In the wake of the oil cartel OPEC’s decision to jack up crude prices by cutting production, the agency expects that the average crude oil price to go up to $55 per barrel in next financial year from $48 in 2017.  It also said that import volumes will rise 7 percent on the back of the domestic demand. It noted that with the expected rise in prices, the overall oil imports to increase 24 percent in fiscal 2018. As per the report, imports of fertilisers and fertiliser raw materials are likely to increase marginally to $5.4 billion in fiscal 2018 from $5.3 billion in 2017, while the cool-off in prices and decline in volumes will lead to a $1 billion decline in coal imports to $13.6 billion next fiscal.

The CNX Nifty is currently trading at 8941.85, up by 14.85 points or 0.17% after trading in a range of 8935.80 and 8975.70. There were 32 stocks advancing against 19 stocks declining on the index.

The top gainers on Nifty were Ultratech Cement up by 1.23%, Hero MotoCorp up by 1.05%, Infosys up by 0.94%, Tata Power up by 0.79% and HCL Technologies up by 0.79%.

On the flip side, Power Grid down by 1.67%, Tech Mahindra down by 1.35%, BPCL down by 1.15%, Grasim Industries down by 1.04% and Hindalco down by 0.87% were the top losers.

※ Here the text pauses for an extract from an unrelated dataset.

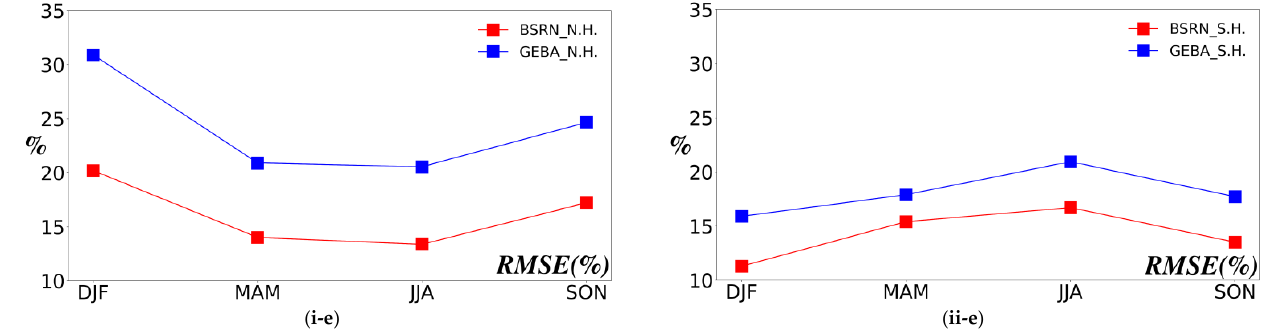
Figure 4. Seasonal variation of hemispherical averages of correlation coefficient R ( i , ii-a ), bias in W/m 2 ( i , ii-b ), percent relative bias in % ( i , ii-c ), root mean squared error (RMSE in W/m 2 ) ( i , ii-d ) and percent relative RMSE in % ( i , ii-e ) between MERRA-2 and GEBA (blue) and BSRN (red) stations, computed using SSR fluxes (except for R that is computed using deseasonalized SSR anomalies) for the North Hemisphere (( i )-left column) and South Hemisphere (( ii )-right column).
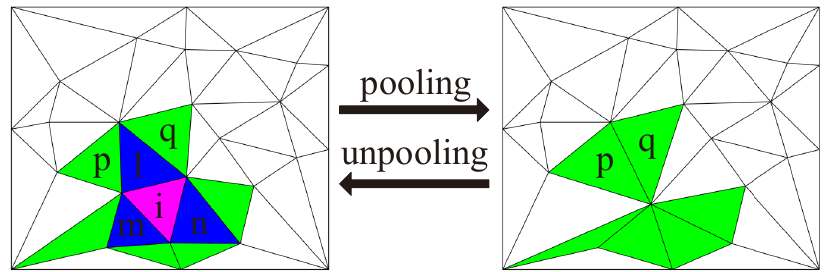
Figure 5. Pooling and unpooling. The purple part is the center face, which, together with the blue faces, makes up the pooling faces. Similar to the mesh simplification of face collapse, after pooling, they will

The Asian markets were trading mostly in green; Shanghai Composite increased 0.38 points or 0.01% to 3,217.13, KOSPI Index increased 6.41 points or 0.31% to 2,097.47, Hang Seng increased 9.86 points or 0.04% to 23,511.42 and Nikkei 225 increased 275.07 points or 1.42% to 19,593.65.

On the other hand, Taiwan Weighted decreased 30.77 points or 0.32% to 9,627.84, Jakarta Composite decreased 18.19 points or 0.34% to 5,384.20 and FTSE Bursa Malaysia KLCI decreased 1.99 points or 0.12% to 1,715.43.